Our study has several limitations. It was designed as a retrospective database analysis using BCBSLA claims data, which include limited clinical information. Due to insufficient data in reference to partial attribution information for baseline characteristics, the attribution model of patients to providers was defined by the information attained in 2014, which was after the QBPC program was implemented. Baseline characteristics were comparable after adjusting for PS, with the exception of significant differences in age and product type. These differences may reflect imperfect weighting, and thus age and product type were also included in our regression models for utilization and costs. The evaluation of QBPC was limited to those early adopter providers in Louisiana. Therefore, the results may not be generalizable to other insurance policies (eg, Medicare/Medicaid population) or to other states. Results may also not be generalizable to the control group (ie, late adopters or providers that refused to adopt QBPC). Our cost analysis accounted solely for the amount paid by the primary payer (BCBSLA) and assumed that additional payer (out-of-pocket) behavior was independent of the QBPC program. Furthermore, we did not examine the details of each QBPC contract, which varied to some degree, or collect information on clinical procedures and outcomes of enrollees. Although we identified associated improvements and cost reductions, these measures do not consider qualitative feedback provided by enrollees and healthcare providers. The long-term effect of QBPC on improving the quality of care at a lower total cost remains contingent on future financial incentives toward preventive care and providers’ ability to further improve synergies between physicians and their chronic condition management teams.

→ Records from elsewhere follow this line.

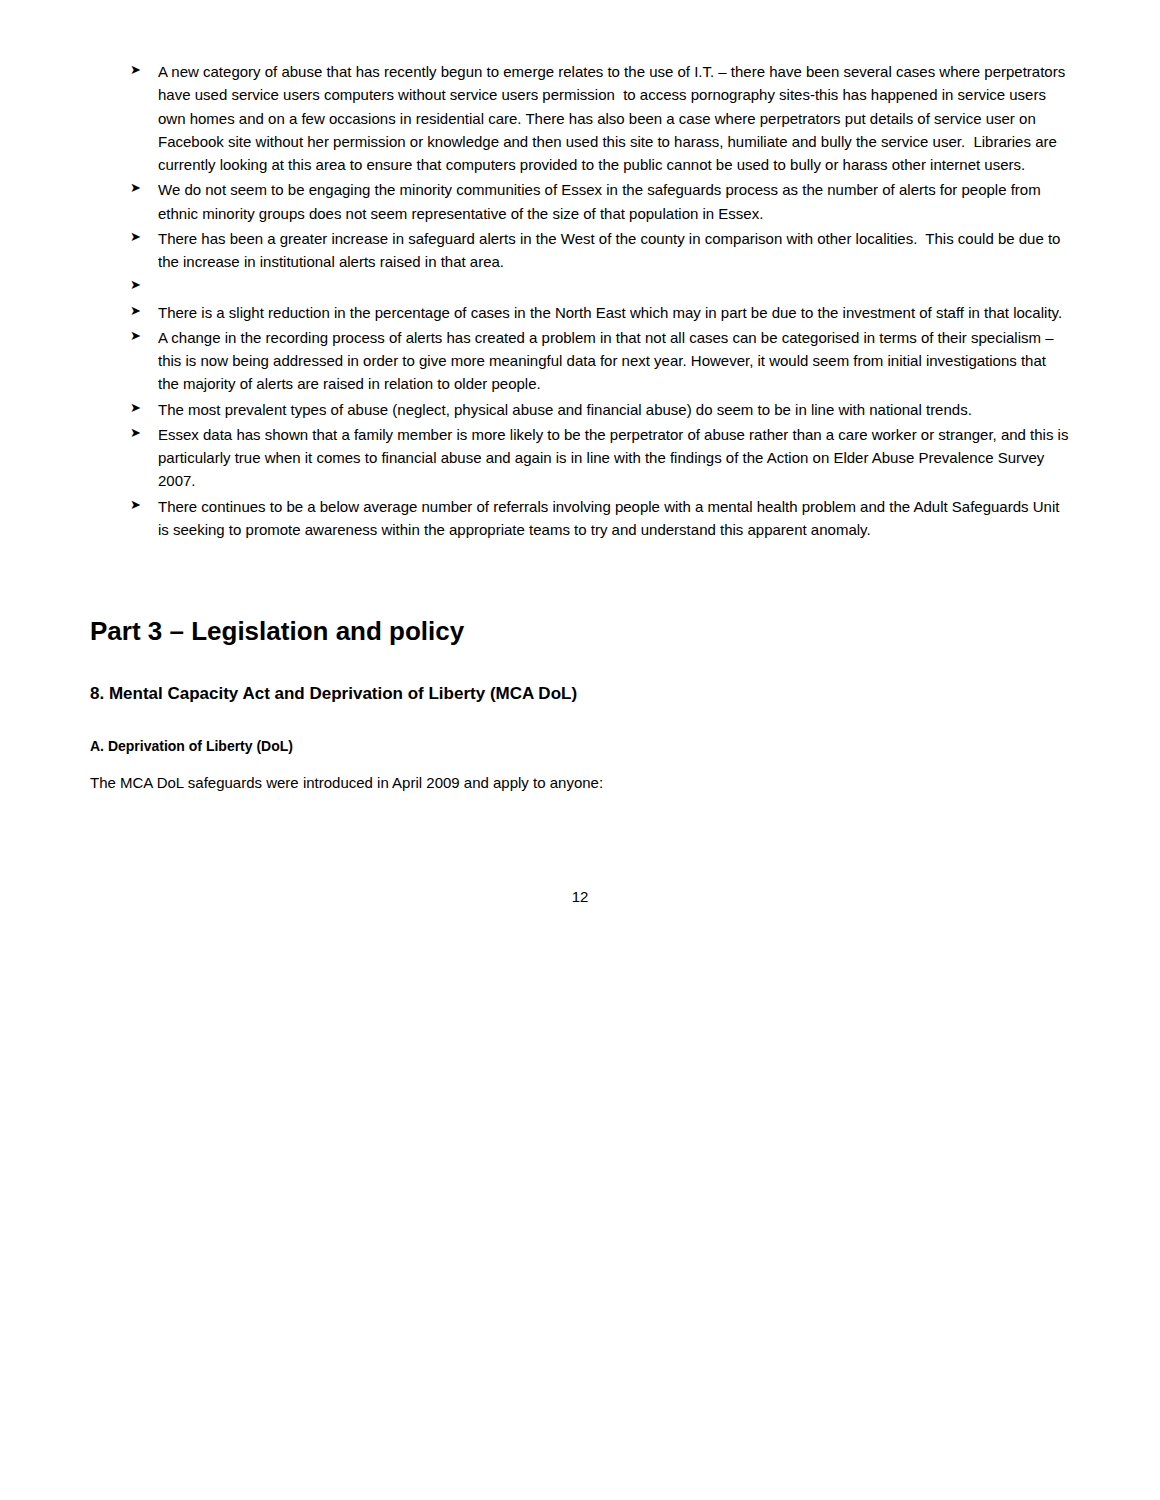A new category of abuse that has recently begun to emerge relates to the use of I.T. – there have been several cases where perpetrators have used service users computers without service users permission to access pornography sites-this has happened in service users own homes and on a few occasions in residential care. There has also been a case where perpetrators put details of service user on Facebook site without her permission or knowledge and then used this site to harass, humiliate and bully the service user. Libraries are currently looking at this area to ensure that computers provided to the public cannot be used to bully or harass other internet users.
We do not seem to be engaging the minority communities of Essex in the safeguards process as the number of alerts for people from ethnic minority groups does not seem representative of the size of that population in Essex.
There has been a greater increase in safeguard alerts in the West of the county in comparison with other localities. This could be due to the increase in institutional alerts raised in that area.
There is a slight reduction in the percentage of cases in the North East which may in part be due to the investment of staff in that locality.
A change in the recording process of alerts has created a problem in that not all cases can be categorised in terms of their specialism – this is now being addressed in order to give more meaningful data for next year. However, it would seem from initial investigations that the majority of alerts are raised in relation to older people.
The most prevalent types of abuse (neglect, physical abuse and financial abuse) do seem to be in line with national trends.
Essex data has shown that a family member is more likely to be the perpetrator of abuse rather than a care worker or stranger, and this is particularly true when it comes to financial abuse and again is in line with the findings of the Action on Elder Abuse Prevalence Survey 2007.
There continues to be a below average number of referrals involving people with a mental health problem and the Adult Safeguards Unit is seeking to promote awareness within the appropriate teams to try and understand this apparent anomaly.
Part 3 – Legislation and policy
8. Mental Capacity Act and Deprivation of Liberty (MCA DoL)
A. Deprivation of Liberty (DoL)
The MCA DoL safeguards were introduced in April 2009 and apply to anyone:
12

The QBPC program was associated with shifts in healthcare utilization toward proactive management and reductions in overall cost. During the first year of implementation in Louisiana, savings were achieved largely through reductions in office-based visits to specialists and inpatient care. The long-term implications of the QBPC program on improving primary care and patient outcomes at lower total costs warrant additional research.
This study expresses the opinions of the Tulane Research Team, including Drs Shi and Shao. Blue Cross Health Analytics Group provided their reviews on the results. Blue Cross Health Care Analytics Group provided members’ and providers’ claims data to Tulane. This study is funded by Blue Cross. In addition to research funding from Blue Cross, Dr Shi receives funding from Patient-Centered Outcomes Research Institute, Agency for Healthcare Research and Quality, National Institute of Health, Bristol-Myers Squibb, Chiasma, and Cepheid.